Gegas saja aku memutar sepeda motorku. Pasti dia belum jauh, aku terus-menerus menghibur diri. Apalagi, di depan jalan setelah persimpangan ada lampu lalu lintas. Semoga dia terjebak di sana, di tengah kemacetan. Kalau sampai ini benar dan aku berhasil menangkapnya, aku akan bersyukur bahwa kemacetan di kota besar ada manfaatnya juga.

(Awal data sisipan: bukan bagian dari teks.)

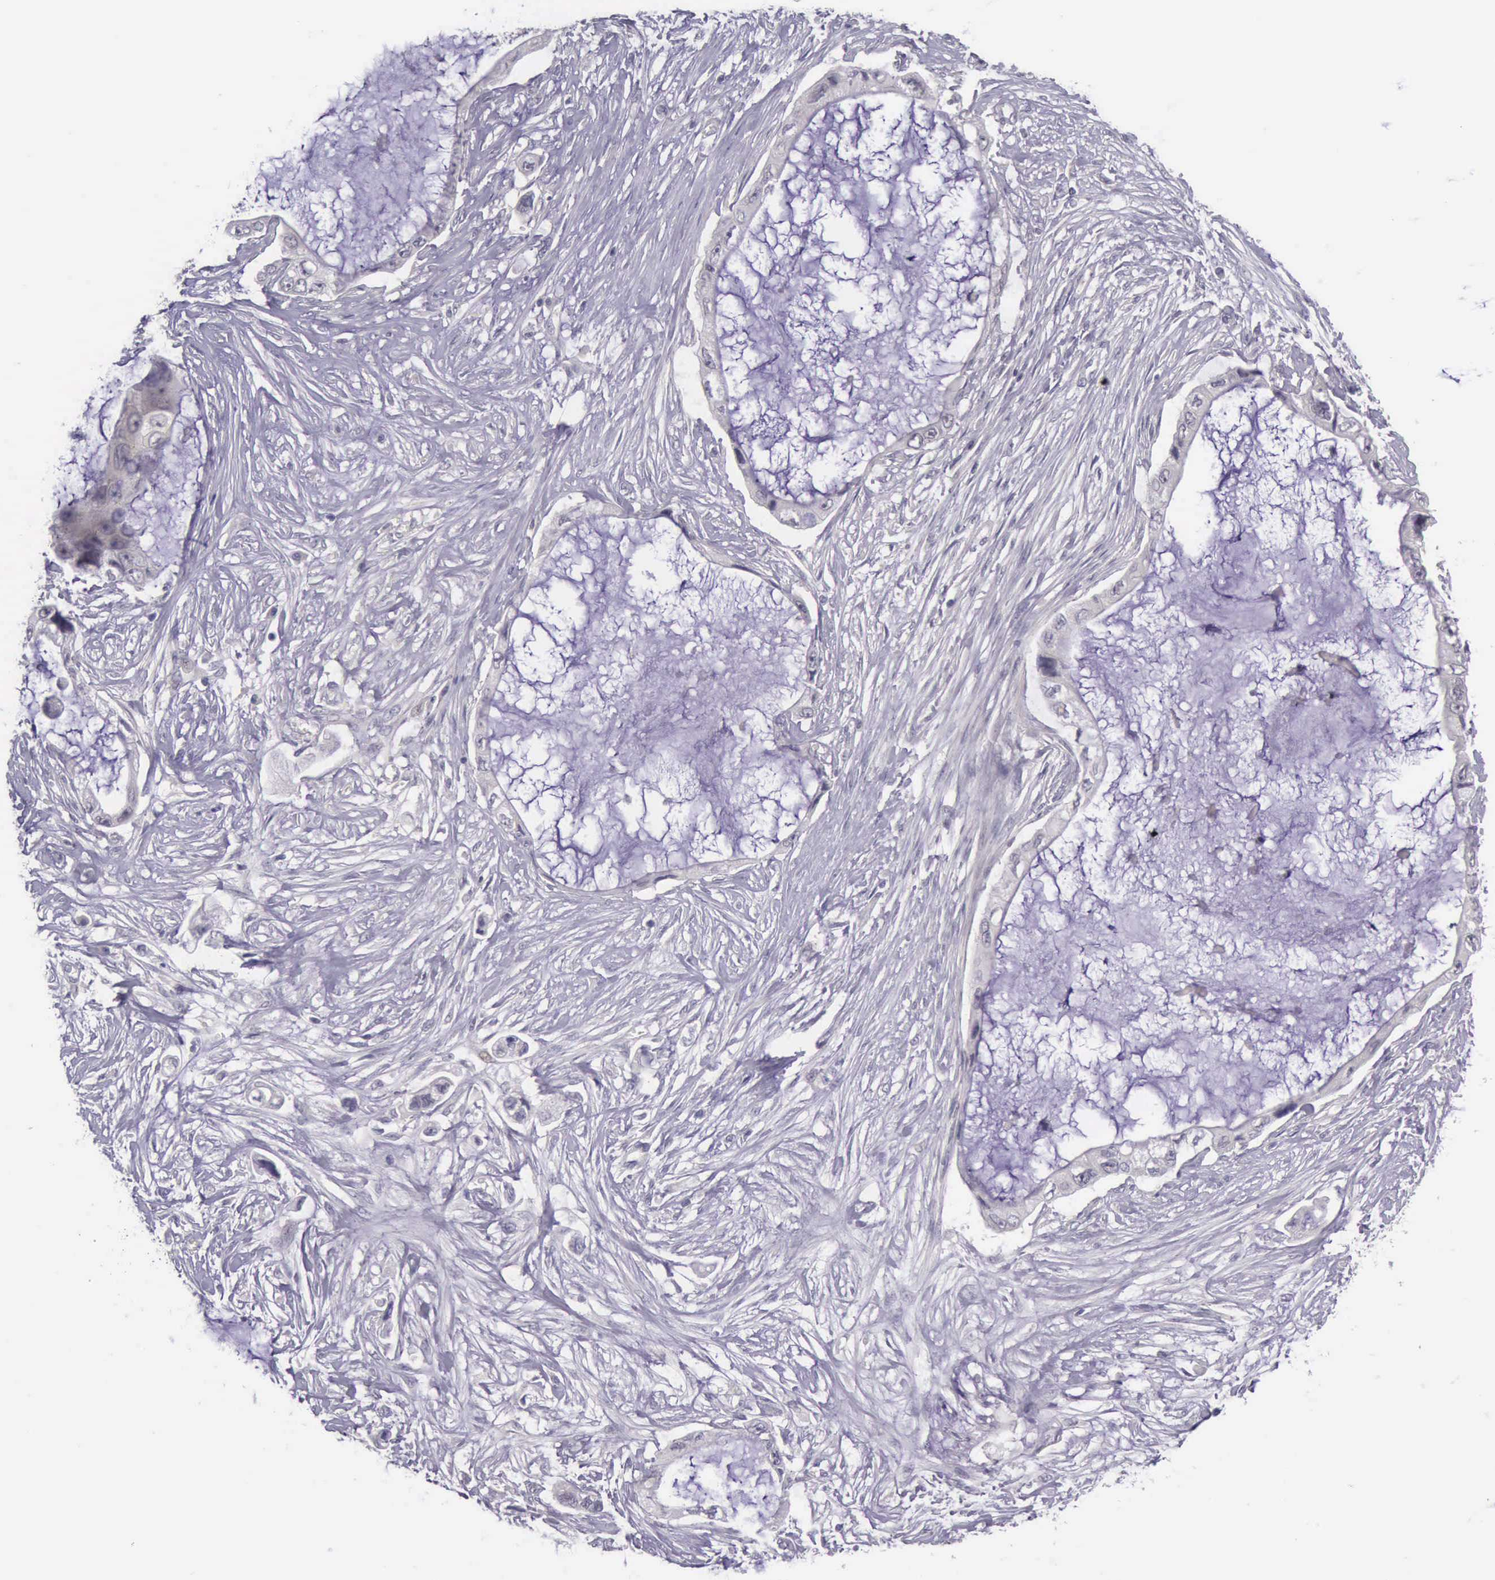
{"staining": {"intensity": "negative", "quantity": "none", "location": "none"}, "tissue": "pancreatic cancer", "cell_type": "Tumor cells", "image_type": "cancer", "snomed": [{"axis": "morphology", "description": "Adenocarcinoma, NOS"}, {"axis": "topography", "description": "Pancreas"}, {"axis": "topography", "description": "Stomach, upper"}], "caption": "Immunohistochemical staining of human pancreatic cancer (adenocarcinoma) displays no significant expression in tumor cells.", "gene": "ARNT2", "patient": {"sex": "male", "age": 77}}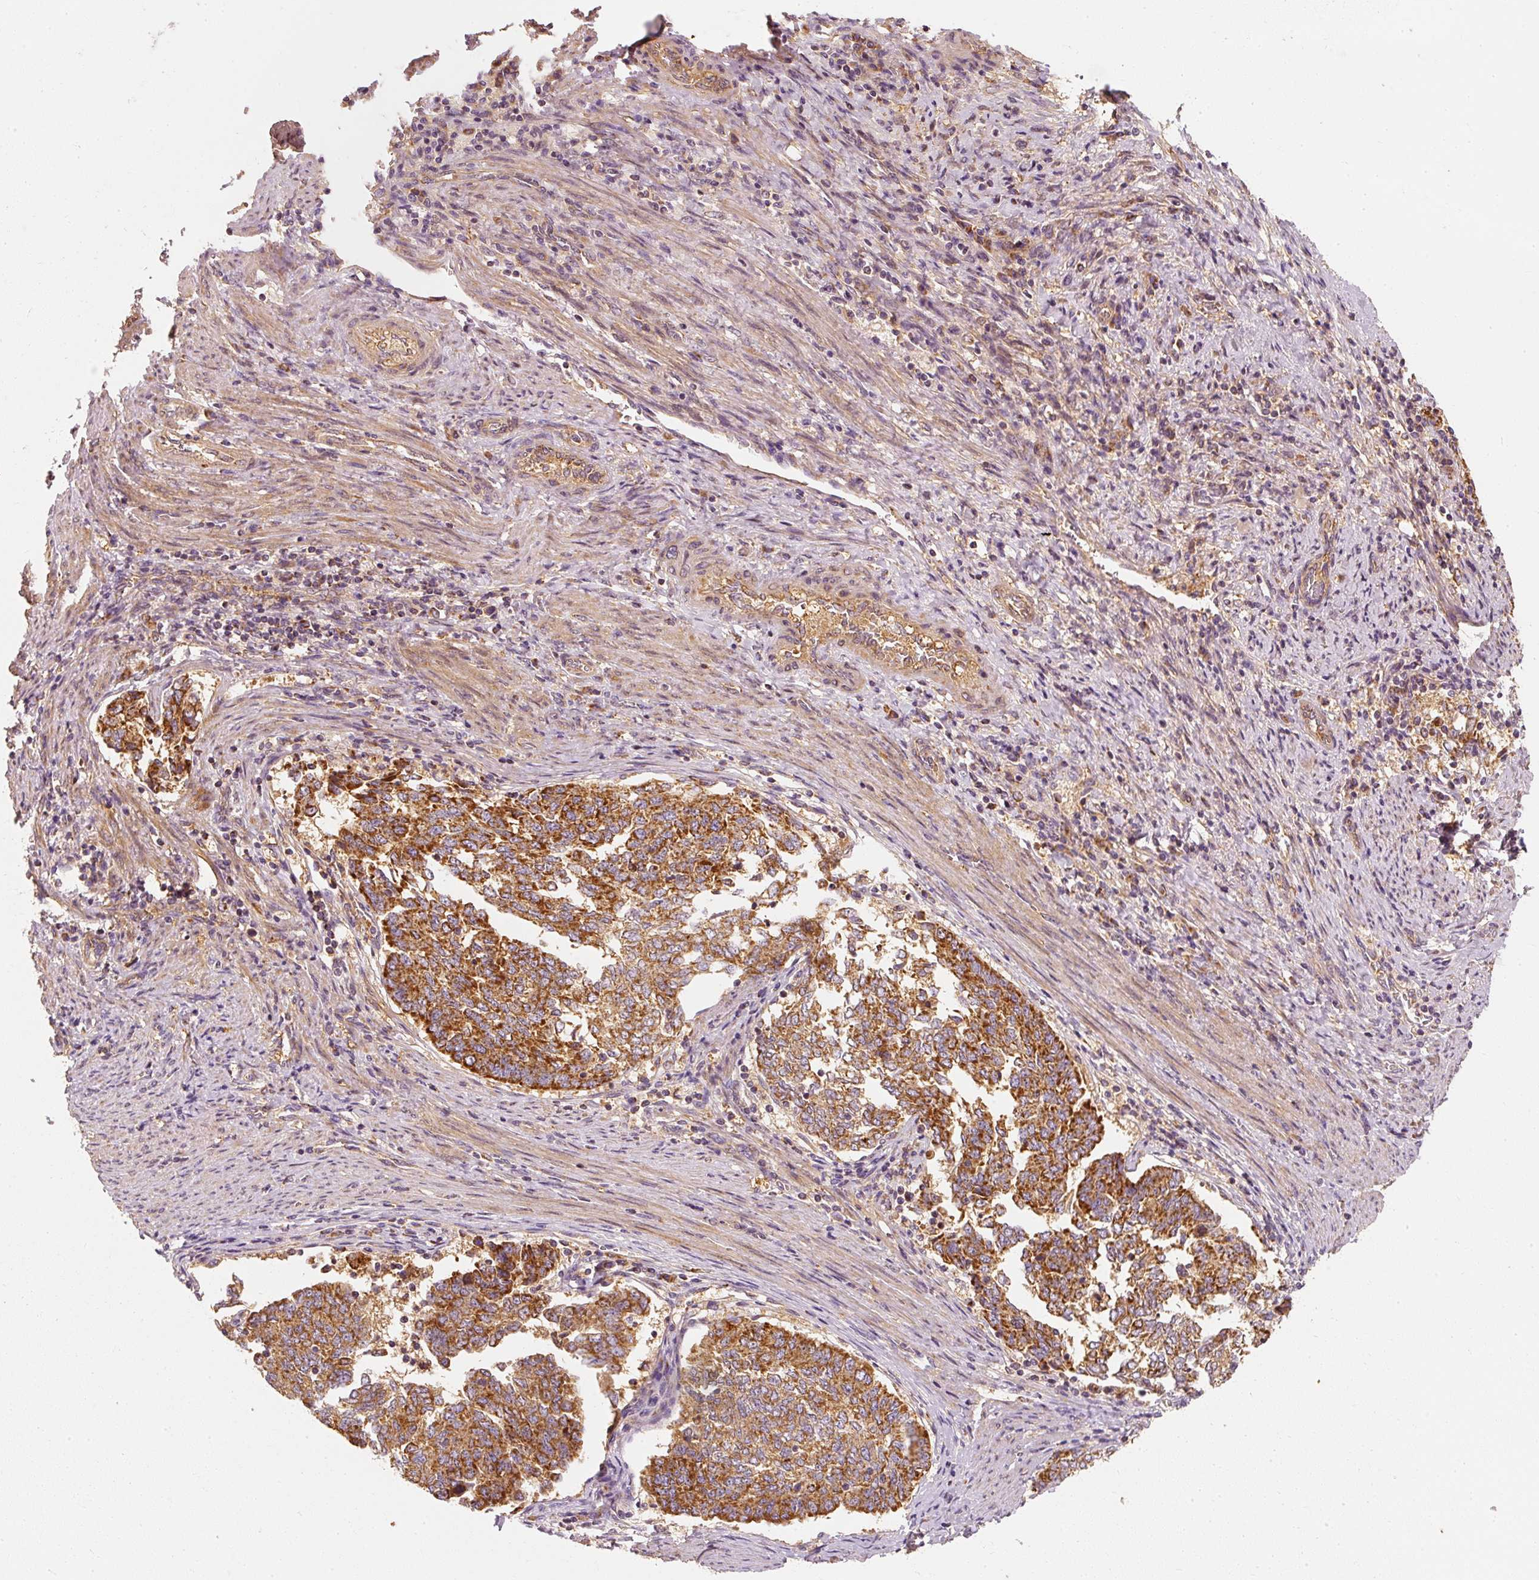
{"staining": {"intensity": "strong", "quantity": ">75%", "location": "cytoplasmic/membranous"}, "tissue": "endometrial cancer", "cell_type": "Tumor cells", "image_type": "cancer", "snomed": [{"axis": "morphology", "description": "Adenocarcinoma, NOS"}, {"axis": "topography", "description": "Endometrium"}], "caption": "A micrograph of human endometrial cancer stained for a protein exhibits strong cytoplasmic/membranous brown staining in tumor cells.", "gene": "TOMM40", "patient": {"sex": "female", "age": 80}}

Aku masih memacu motor Astrea ini. Meski konon mesinnya telah berumur, setidaknya motor bapak ini masih lincah, buktinya beberapa kali aku berhasil menyalip mobil dan motor lainnya.

Saking tergesanya bahkan aku tak peduli dengan kepalaku yang tak mengenakan helm. “Nggak ada waktu,” batinku. Toh, polisi juga bakalan memaklumi kalau-kalau melihatku kebut-kebutan di jalan raya tanpa helm. Justru pencopet tadi akan lebih mudah dibekuk bila ada bantuan polisi.

“Nah, ada polisi.” Ucapanku seolah terkabul begitu saja. Dengan pede-nya aku bangga mendengar sirene mobil patroli polantas. Dari spion aku memastikan, dan benar saja, mereka ke arah kami. Bisa jadi mereka turut mengejar pencopet itu karena diberitahu orang yang tadi aku tanyai. Dari jarak tiga mobil ke depan, aku melihat orang berjaket hitam itu. Tak salah lagi pasti dia. Celaka, saat jarak kian dekat, lampu lalu lintas berganti hijau. Kendaraan berebut jalan. Pandanganku semakin kabur. Tetapi aku masih terus menancap gas motornya.

“Dia belok!” tak sadar aku berteriak lantang. “Woy, copet!” orang-orang mengalihkan perhatiannya. Sebagian bertanya yang mana, aku sekenanya memberi petunjuk pada mereka yang peduli. Lantas membantuku mengejar pria itu.



Sesekali aku menatap spidometer, aku tercengang. Ini kali pertama aku memacu sepeda motor dengan kecepatan hampir 100km/jam. Aku ingin mengurangi tarikan gas, tetapi apa daya, pencopet itu pasti akan mudah lepas dari pandanganku. Alih-alih fokusku terbagi pada sisi kiri-kanan jalan, mataku lekat tak lepas mengunci gerakan pencopet itu. Bahkan, sampai aku tak sadar, di jalan yang tak cukup lebar itu, sebuah truk melaju cukup kencang keluar dari salah satu pertigaan. Aku kalap. Stang motorku hilang kendali. Truk itu melaju dari arah kiri. Aku berusaha membelokkan motorku ke arah berlawanan, tetapi tak berhasil. Kecepatannya terlalu tinggi. Seketika saja oleng. Kontan saja ban depan motorku beradu dengan sisi kanan truk. Tubuhku melayang. Aku merasakannya setelah terdengar bunyi, “braaakk!!!”—benturan antara tubuhku dengan truk. Lalu terpelanting lagi ke bahu jalan. Tulang-tulangku seperti remuk. Kepalaku terantuk trotoar dengan suara debam yang keras sekali. Setelah itu pandanganku samar. Jalanan depan tertutupi truk. Entah ke mana pencopet itu berlari. Orang-orang berkerumun mengitari tubuhku. Sesuatu mengalir dari kepalaku yang tak mengenakan helm. Tanganku sempat mengelusnya. Ia berwarna merah dan hangat. Ini darah. Aku menyisakan jejak di bahu jalan.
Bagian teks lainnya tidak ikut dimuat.